■ Exercise goal
Write out every line of text in the data below, word for word, and leave out the pictures.

---+---

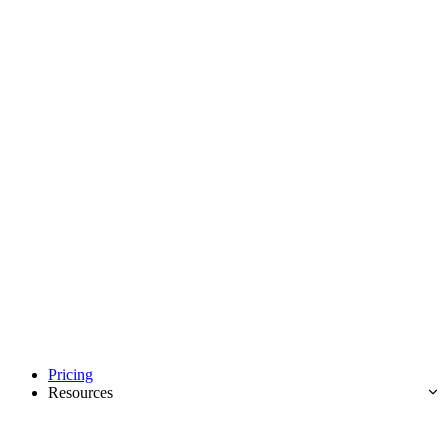
Pricing
Resources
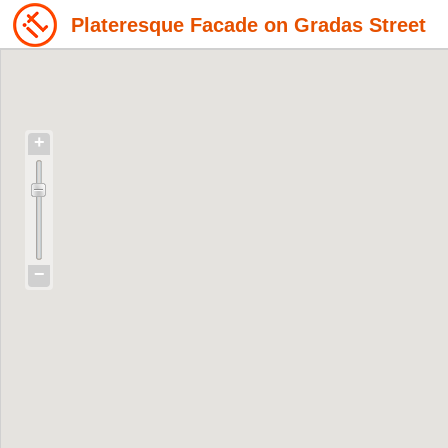
Plateresque Facade on Gradas Street
+
−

---+---

■ Output for this task
Pricing
Resources
Plateresque Facade on Gradas Street
+
−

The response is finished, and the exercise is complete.